What the task asks
Set down the records exactly, and omit any image found in them.

Design files in plain text:
-------

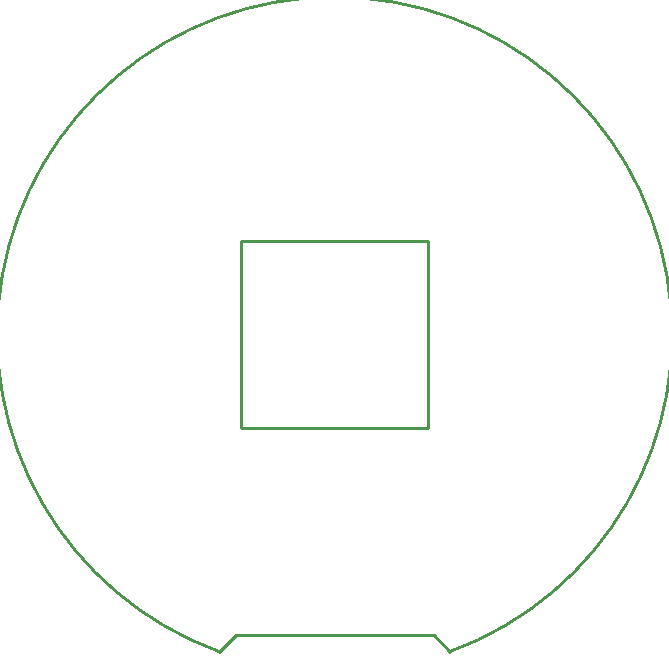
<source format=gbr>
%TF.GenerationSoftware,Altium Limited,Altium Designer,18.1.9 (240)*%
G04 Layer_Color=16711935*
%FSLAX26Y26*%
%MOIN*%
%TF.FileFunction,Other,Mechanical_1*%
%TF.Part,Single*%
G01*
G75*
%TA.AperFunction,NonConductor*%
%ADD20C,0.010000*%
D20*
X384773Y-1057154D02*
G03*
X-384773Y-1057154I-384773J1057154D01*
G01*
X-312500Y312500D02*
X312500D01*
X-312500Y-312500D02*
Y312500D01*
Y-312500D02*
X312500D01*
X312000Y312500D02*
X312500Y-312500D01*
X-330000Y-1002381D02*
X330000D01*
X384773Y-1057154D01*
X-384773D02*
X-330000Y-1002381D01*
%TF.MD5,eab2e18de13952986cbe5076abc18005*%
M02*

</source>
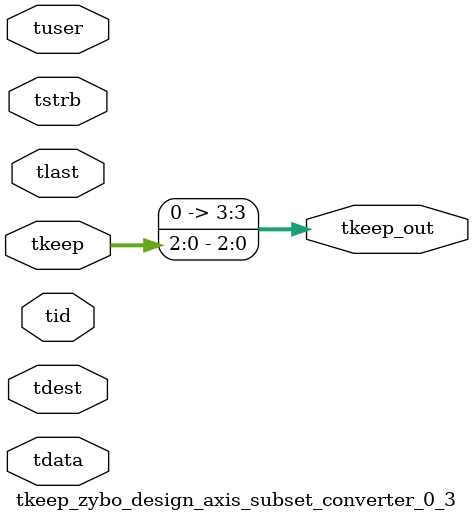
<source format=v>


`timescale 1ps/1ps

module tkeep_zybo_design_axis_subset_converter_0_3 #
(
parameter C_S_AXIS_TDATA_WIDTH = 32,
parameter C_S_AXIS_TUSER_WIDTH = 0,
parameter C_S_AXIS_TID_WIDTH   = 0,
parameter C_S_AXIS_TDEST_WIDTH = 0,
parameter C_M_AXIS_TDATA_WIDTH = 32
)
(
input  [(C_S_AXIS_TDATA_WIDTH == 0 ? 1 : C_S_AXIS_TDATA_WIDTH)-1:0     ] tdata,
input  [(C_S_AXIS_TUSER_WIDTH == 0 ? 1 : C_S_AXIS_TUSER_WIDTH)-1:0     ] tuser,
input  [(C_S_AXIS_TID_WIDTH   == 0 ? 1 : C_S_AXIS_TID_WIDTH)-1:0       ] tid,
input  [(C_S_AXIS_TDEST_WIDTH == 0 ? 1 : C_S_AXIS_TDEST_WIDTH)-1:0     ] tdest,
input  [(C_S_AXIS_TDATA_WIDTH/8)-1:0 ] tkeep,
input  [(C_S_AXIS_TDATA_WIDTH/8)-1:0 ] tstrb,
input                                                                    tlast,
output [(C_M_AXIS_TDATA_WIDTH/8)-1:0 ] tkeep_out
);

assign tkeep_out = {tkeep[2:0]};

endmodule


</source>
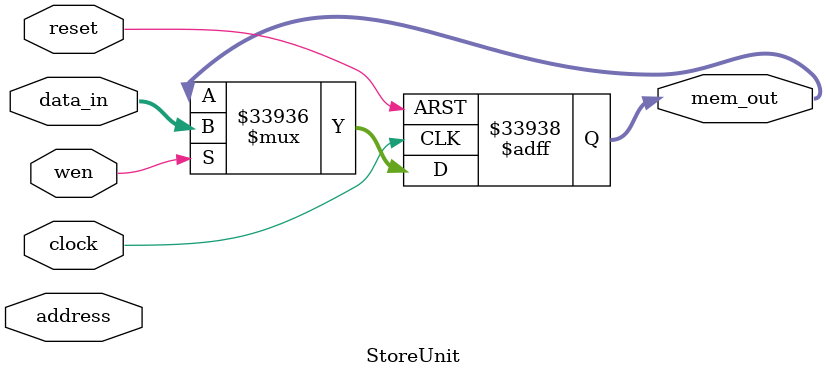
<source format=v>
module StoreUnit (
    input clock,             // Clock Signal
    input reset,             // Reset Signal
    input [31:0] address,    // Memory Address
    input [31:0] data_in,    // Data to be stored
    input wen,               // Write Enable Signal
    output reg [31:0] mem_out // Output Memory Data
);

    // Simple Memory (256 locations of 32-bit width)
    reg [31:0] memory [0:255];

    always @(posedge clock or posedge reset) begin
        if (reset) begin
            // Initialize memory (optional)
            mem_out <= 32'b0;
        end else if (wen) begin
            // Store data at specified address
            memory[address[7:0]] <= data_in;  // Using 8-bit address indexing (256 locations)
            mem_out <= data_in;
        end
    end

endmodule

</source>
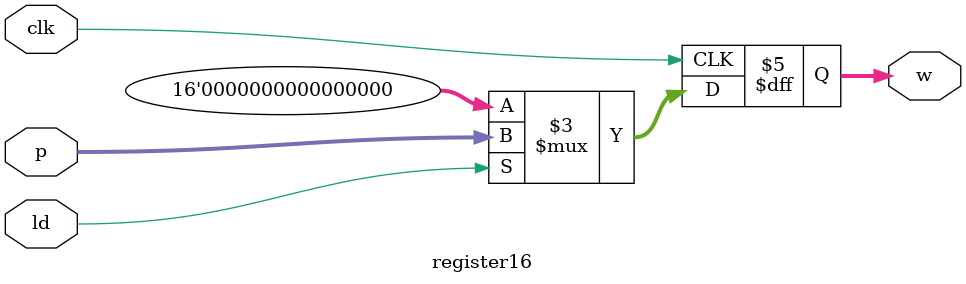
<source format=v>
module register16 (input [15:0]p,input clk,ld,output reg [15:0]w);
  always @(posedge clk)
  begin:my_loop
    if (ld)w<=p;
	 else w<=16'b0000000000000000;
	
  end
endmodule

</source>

-------

Task solution
<source format=gbr>
%TF.GenerationSoftware,Altium Limited,Altium Designer,18.1.9 (240)*%
G04 Layer_Color=16711935*
%FSLAX26Y26*%
%MOIN*%
%TF.FileFunction,Other,Mechanical_1*%
%TF.Part,Single*%
G01*
G75*
%TA.AperFunction,NonConductor*%
%ADD20C,0.010000*%
D20*
X384773Y-1057154D02*
G03*
X-384773Y-1057154I-384773J1057154D01*
G01*
X-312500Y312500D02*
X312500D01*
X-312500Y-312500D02*
Y312500D01*
Y-312500D02*
X312500D01*
X312000Y312500D02*
X312500Y-312500D01*
X-330000Y-1002381D02*
X330000D01*
X384773Y-1057154D01*
X-384773D02*
X-330000Y-1002381D01*
%TF.MD5,eab2e18de13952986cbe5076abc18005*%
M02*

</source>
<source format=v>


`timescale 1ps/1ps

module tkeep_zybo_design_axis_subset_converter_0_3 #
(
parameter C_S_AXIS_TDATA_WIDTH = 32,
parameter C_S_AXIS_TUSER_WIDTH = 0,
parameter C_S_AXIS_TID_WIDTH   = 0,
parameter C_S_AXIS_TDEST_WIDTH = 0,
parameter C_M_AXIS_TDATA_WIDTH = 32
)
(
input  [(C_S_AXIS_TDATA_WIDTH == 0 ? 1 : C_S_AXIS_TDATA_WIDTH)-1:0     ] tdata,
input  [(C_S_AXIS_TUSER_WIDTH == 0 ? 1 : C_S_AXIS_TUSER_WIDTH)-1:0     ] tuser,
input  [(C_S_AXIS_TID_WIDTH   == 0 ? 1 : C_S_AXIS_TID_WIDTH)-1:0       ] tid,
input  [(C_S_AXIS_TDEST_WIDTH == 0 ? 1 : C_S_AXIS_TDEST_WIDTH)-1:0     ] tdest,
input  [(C_S_AXIS_TDATA_WIDTH/8)-1:0 ] tkeep,
input  [(C_S_AXIS_TDATA_WIDTH/8)-1:0 ] tstrb,
input                                                                    tlast,
output [(C_M_AXIS_TDATA_WIDTH/8)-1:0 ] tkeep_out
);

assign tkeep_out = {tkeep[2:0]};

endmodule


</source>
<source format=v>
module StoreUnit (
    input clock,             // Clock Signal
    input reset,             // Reset Signal
    input [31:0] address,    // Memory Address
    input [31:0] data_in,    // Data to be stored
    input wen,               // Write Enable Signal
    output reg [31:0] mem_out // Output Memory Data
);

    // Simple Memory (256 locations of 32-bit width)
    reg [31:0] memory [0:255];

    always @(posedge clock or posedge reset) begin
        if (reset) begin
            // Initialize memory (optional)
            mem_out <= 32'b0;
        end else if (wen) begin
            // Store data at specified address
            memory[address[7:0]] <= data_in;  // Using 8-bit address indexing (256 locations)
            mem_out <= data_in;
        end
    end

endmodule

</source>
<source format=v>
module register16 (input [15:0]p,input clk,ld,output reg [15:0]w);
  always @(posedge clk)
  begin:my_loop
    if (ld)w<=p;
	 else w<=16'b0000000000000000;
	
  end
endmodule

</source>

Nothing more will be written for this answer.